I have this Python code that executes 3 insert transactions into a delta table
import pandas as pd
from deltalake.writer import write_deltalake
from deltalake import DeltaTable
if __name__ == '__main__':
# First transaction
id_list = []
name_list = []
for i in range(1, 11):
id_list.append(i)
name_list.append(f'item {i}')
data_dict = {'id': id_list, 'name': name_list}
write_deltalake('./data/table2', pd.DataFrame(data_dict), mode='append')
# Second transaction
id_list = []
name_list = []
for i in range(11, 16):
id_list.append(i)
name_list.append(f'item {i}')
data_dict = {'id': id_list, 'name': name_list}
write_deltalake('./data/table2', pd.DataFrame(data_dict), mode='append')
# Third transaction
id_list = []
name_list = []
for i in range(16, 31):
id_list.append(i)
name_list.append(f'item {i}')
data_dict = {'id': id_list, 'name': name_list}
write_deltalake('./data/table2', pd.DataFrame(data_dict), mode='append')

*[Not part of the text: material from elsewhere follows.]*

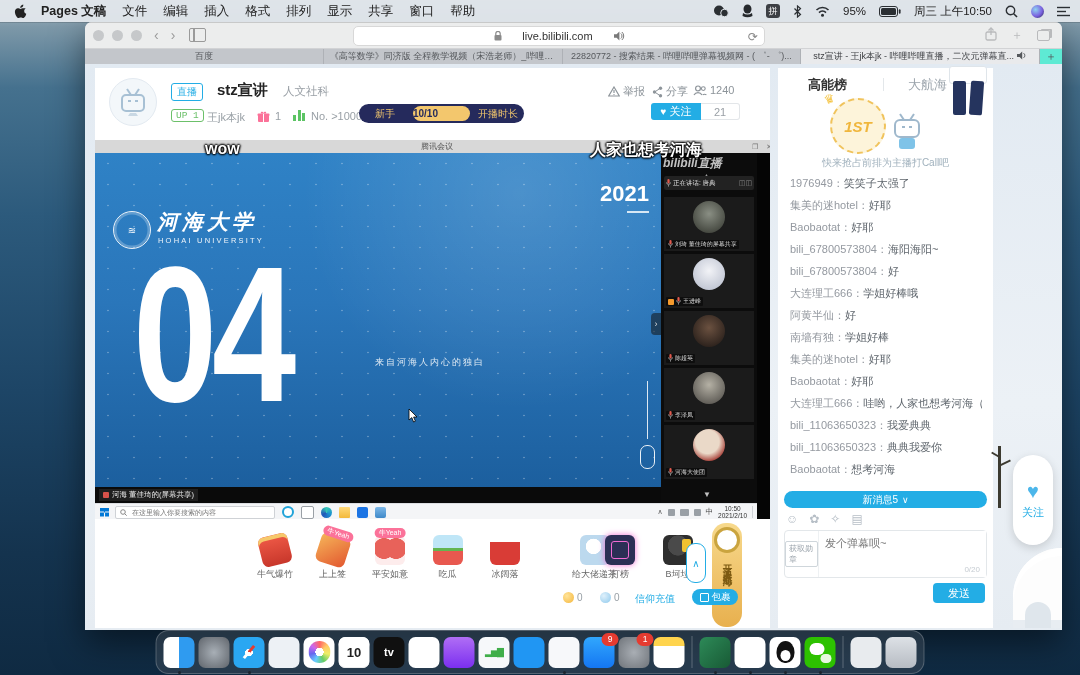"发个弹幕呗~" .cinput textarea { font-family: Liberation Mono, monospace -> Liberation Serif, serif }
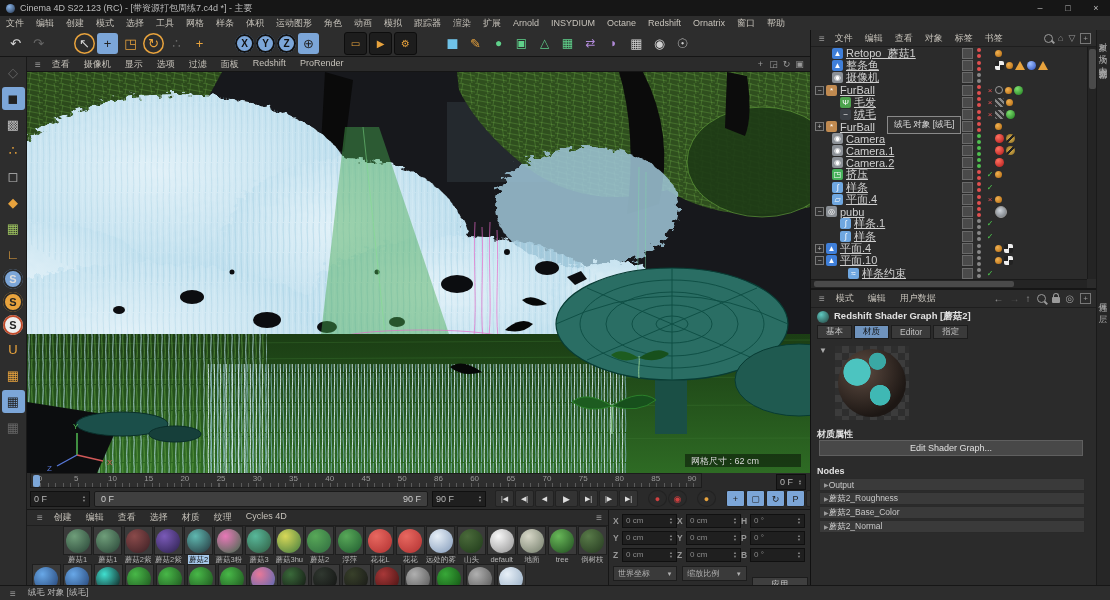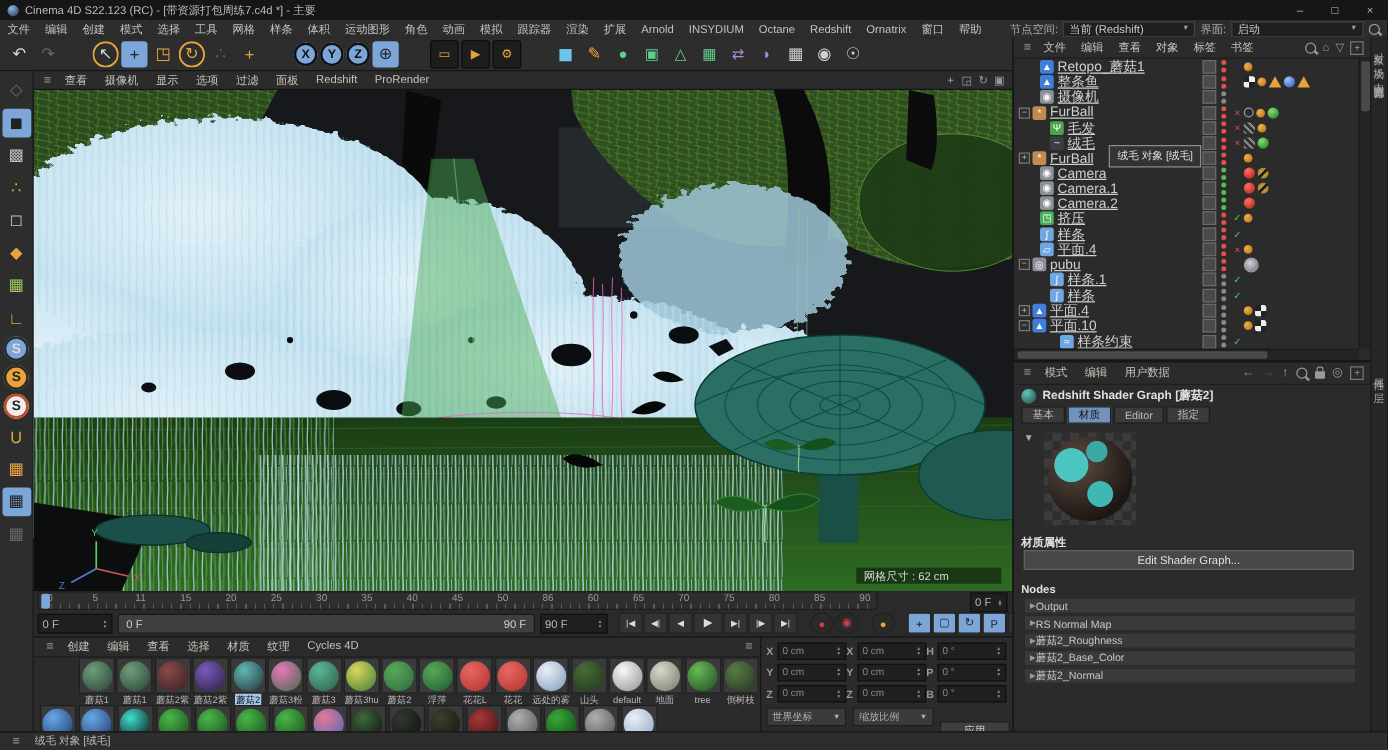"节点空间:" div.abs { html: <div> <span>节点空间:</span> <span> <span>当前 (Redshift)</span> <span>▼</span> </span> <span>界面:</span> <span> <span>启动</span> <span>▼</span> </span> <span></span> </div> -> none }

This does what is intended. When I run this code, I can confirm by checking the _delta_log
that indeed 3 transactions was executed.
Now I am trying to do similar using Rust, with the following code
fn get_data(start: u8, end: u8) -> RecordBatch {
let schema = Arc::new(ArrowSchema::new(vec![
Field::new("id", DataType::Int32, false),
Field::new("name", DataType::Utf8, false),
]));
let ids: Vec<i32> = (start..=end).map(i32::from).collect();
let names: Vec<String> = ids.iter().map(|x| format!("item {x}")).collect();
let id_values = Int32Array::from(ids);
let name_values = StringArray::from(names);
RecordBatch::try_new(schema, vec![Arc::new(id_values), Arc::new(name_values)]).unwrap()
}
async fn main() {
// First transaction
let data = get_data(1, 10);
let table = DeltaTableBuilder::from_uri("./data/table3")
.build()
.unwrap();
let ops = DeltaOps::from(table);
ops.write(vec![data]).await.unwrap();
// Second transaction
let data = get_data(11, 15);
let table = DeltaTableBuilder::from_uri("./data/table3")
.build()
.unwrap();
let ops = DeltaOps::from(table);
ops.write(vec![data]).await.unwrap();
// Third transaction
let data = get_data(16, 30);
let table = DeltaTableBuilder::from_uri("./data/table3")
.build()
.unwrap();
let ops = DeltaOps::from(table);
ops.write(vec![data]).await.unwrap();
}
But when I run this, it fails with the following error
thread 'main' panicked at 'called `Result::unwrap()` on an `Err` value: Transaction { source: CommitConflict(ProtocolChanged) }', src/main.rs:87:33
stack backtrace:
0: rust_begin_unwind
I noticed the first transaction is executed and this error happens on the second write to the delta table.
Does anyone know why I am getting this error? Why do I get this error with the Rust version but not in the Python code which as far as I can tell, should be doing the same thing.
And more importantly what I need to do to fix it?